Hell yeah Miss Climpson! And even Harriet was seen and not judged negatively as a spinster in the years before she “gave into” Peter.

Mandy // Posted 3 October 2008 at 11:37 am

‘Spinster’ also originally meant a woman who span/spins for a living, so technically it has its roots in working women who weren’t dependent on husbands to support them. I rather like it as a term…I think we should reclaim it from pathetic negative connotations.

Sian // Posted 3 October 2008 at 6:04 pm

I think of Miss Marple, who was clearly ace!

Chloe // Posted 3 October 2008 at 6:38 pm

I’ve never understood (well, I have – sexism) why being a bachelor is seen as a positive, or at least neutral position for a man to be in, but being a spinster is always negative. My great aunt never married and she’s a beautiful, kind and inspiring woman. I’ve never seen being a spinster as a negative thing and wouldn’t mind if I end up one :]

A new reader // Posted 5 October 2008 at 3:29 pm

Here’s someone great who has reclaimed the term, perhaps you already know her..

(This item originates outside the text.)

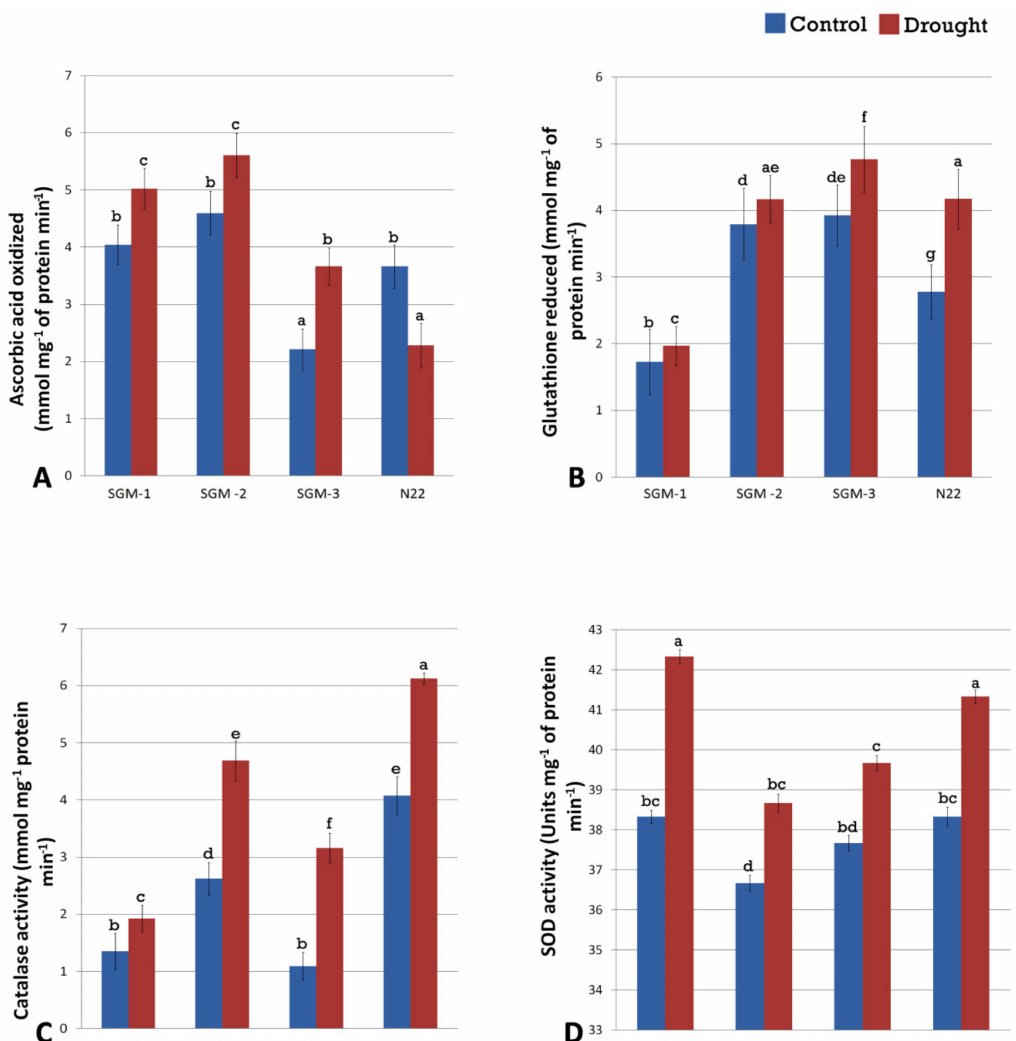
Figure 6. Enzyme activities of the enzymes involved in oxidative stress management, ( A ) ascorbate peroxidase (APx), ( B ) glutathione reductase (GR), ( C ) catalase (CAT) and ( D ) superoxide dismutase (SOD) in the three stay-green mutants (SGM-1 to SGM-3) and the wild type, Nagina 22 (N22) (a to f denotes significance at p (0.05) determined from one way ANOVA post hoc Tukey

Sophia // Posted 22 November 2008 at 2:43 pm

Thank you for this thread! It seems that not only have spinsters ‘disappeared’ from today’s world, but when they are shown on films etc, the old stereotype is alive and well. Was anyone else as upset as I was by the book / film ‘Notes on a Scandal’, where we were invited to sympathise with a woman who has sex with her pupil and to feel disgust with the old, single Judi Dench character?

Ruth // Posted 22 November 2008 at 6:46 pm


I didn’t feel we were supposed to feel sympathy for the teacher having sex with her pupil – I certainly didn’t; she came across as immature, naive and self-centred, not to mention very unprofessional. Nor do I feel that the Judi Dench character was to be despised for her singleness as such. It was a much more complicated portrayal of someone in denial about/denied by society to express an aspect of her nature for so long that it had morphed from a basic human desire for connection and emotional/sexual intimacy into something desperate, grasping and self-defeating.

Anna // Posted 22 November 2008 at 11:12 pm

Um. nothing wrong with teachers having sex with pupils -underage pupils yes, pupils no.

Kath // Posted 23 November 2008 at 12:12 pm

Sophia, I agree with you about Notes on a Scandal. I felt that the younger teacher really had no excuse for abusing her power over the boy pupil and destroying her relationships with her partner and children, whereas Dench’s character, whilst unpleasant, was clearly lonely and looking for affection. But the film certainly invited us to view things the other way round and that is how most of my friends saw things: that the older woman was the abuser who had destroyed the younger one’s career and family.